Output every line of the records below unchanged.

Source data:
■ ■ ■ ■

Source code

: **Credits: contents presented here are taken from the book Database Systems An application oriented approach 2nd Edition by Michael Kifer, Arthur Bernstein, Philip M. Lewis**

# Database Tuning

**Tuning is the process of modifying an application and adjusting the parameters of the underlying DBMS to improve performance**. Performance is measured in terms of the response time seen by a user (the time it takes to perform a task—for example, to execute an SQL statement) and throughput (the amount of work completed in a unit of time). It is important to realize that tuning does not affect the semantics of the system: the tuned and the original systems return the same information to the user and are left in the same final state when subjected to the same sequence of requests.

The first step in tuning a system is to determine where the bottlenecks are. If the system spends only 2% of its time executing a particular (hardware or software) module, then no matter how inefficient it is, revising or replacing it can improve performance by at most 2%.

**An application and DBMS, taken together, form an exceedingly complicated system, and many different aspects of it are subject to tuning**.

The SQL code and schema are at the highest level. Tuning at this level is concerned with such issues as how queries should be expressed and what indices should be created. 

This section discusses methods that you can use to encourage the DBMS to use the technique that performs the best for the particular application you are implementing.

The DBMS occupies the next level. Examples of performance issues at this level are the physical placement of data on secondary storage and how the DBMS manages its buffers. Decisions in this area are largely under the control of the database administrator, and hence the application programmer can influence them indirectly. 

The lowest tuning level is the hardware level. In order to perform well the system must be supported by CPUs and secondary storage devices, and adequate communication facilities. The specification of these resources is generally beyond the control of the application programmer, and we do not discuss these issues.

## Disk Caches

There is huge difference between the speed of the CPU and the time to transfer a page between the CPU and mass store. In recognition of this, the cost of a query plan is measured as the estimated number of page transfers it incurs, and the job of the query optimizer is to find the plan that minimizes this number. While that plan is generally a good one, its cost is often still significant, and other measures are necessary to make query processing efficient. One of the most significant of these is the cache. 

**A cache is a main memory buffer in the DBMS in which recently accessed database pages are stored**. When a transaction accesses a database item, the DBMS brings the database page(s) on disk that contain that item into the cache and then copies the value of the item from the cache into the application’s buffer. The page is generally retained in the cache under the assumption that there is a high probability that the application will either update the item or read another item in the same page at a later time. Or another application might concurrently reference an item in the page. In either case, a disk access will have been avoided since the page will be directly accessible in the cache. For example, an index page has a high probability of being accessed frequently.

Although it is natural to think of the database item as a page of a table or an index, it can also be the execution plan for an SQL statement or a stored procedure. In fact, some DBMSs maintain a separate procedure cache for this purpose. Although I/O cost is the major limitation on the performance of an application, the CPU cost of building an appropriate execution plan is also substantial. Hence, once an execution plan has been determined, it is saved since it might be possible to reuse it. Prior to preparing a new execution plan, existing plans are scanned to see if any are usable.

■ ■ ■ ■

▶ Answer below
Source code

: **Credits: contents presented here are taken from the book Database Systems An application oriented approach 2nd Edition by Michael Kifer, Arthur Bernstein, Philip M. Lewis**

# Database Tuning

**Tuning is the process of modifying an application and adjusting the parameters of the underlying DBMS to improve performance**. Performance is measured in terms of the response time seen by a user (the time it takes to perform a task—for example, to execute an SQL statement) and throughput (the amount of work completed in a unit of time). It is important to realize that tuning does not affect the semantics of the system: the tuned and the original systems return the same information to the user and are left in the same final state when subjected to the same sequence of requests.

The first step in tuning a system is to determine where the bottlenecks are. If the system spends only 2% of its time executing a particular (hardware or software) module, then no matter how inefficient it is, revising or replacing it can improve performance by at most 2%.

**An application and DBMS, taken together, form an exceedingly complicated system, and many different aspects of it are subject to tuning**.

The SQL code and schema are at the highest level. Tuning at this level is concerned with such issues as how queries should be expressed and what indices should be created. 

This section discusses methods that you can use to encourage the DBMS to use the technique that performs the best for the particular application you are implementing.

The DBMS occupies the next level. Examples of performance issues at this level are the physical placement of data on secondary storage and how the DBMS manages its buffers. Decisions in this area are largely under the control of the database administrator, and hence the application programmer can influence them indirectly. 

The lowest tuning level is the hardware level. In order to perform well the system must be supported by CPUs and secondary storage devices, and adequate communication facilities. The specification of these resources is generally beyond the control of the application programmer, and we do not discuss these issues.

## Disk Caches

There is huge difference between the speed of the CPU and the time to transfer a page between the CPU and mass store. In recognition of this, the cost of a query plan is measured as the estimated number of page transfers it incurs, and the job of the query optimizer is to find the plan that minimizes this number. While that plan is generally a good one, its cost is often still significant, and other measures are necessary to make query processing efficient. One of the most significant of these is the cache. 

**A cache is a main memory buffer in the DBMS in which recently accessed database pages are stored**. When a transaction accesses a database item, the DBMS brings the database page(s) on disk that contain that item into the cache and then copies the value of the item from the cache into the application’s buffer. The page is generally retained in the cache under the assumption that there is a high probability that the application will either update the item or read another item in the same page at a later time. Or another application might concurrently reference an item in the page. In either case, a disk access will have been avoided since the page will be directly accessible in the cache. For example, an index page has a high probability of being accessed frequently.

Although it is natural to think of the database item as a page of a table or an index, it can also be the execution plan for an SQL statement or a stored procedure. In fact, some DBMSs maintain a separate procedure cache for this purpose. Although I/O cost is the major limitation on the performance of an application, the CPU cost of building an appropriate execution plan is also substantial. Hence, once an execution plan has been determined, it is saved since it might be possible to reuse it. Prior to preparing a new execution plan, existing plans are scanned to see if any are usable.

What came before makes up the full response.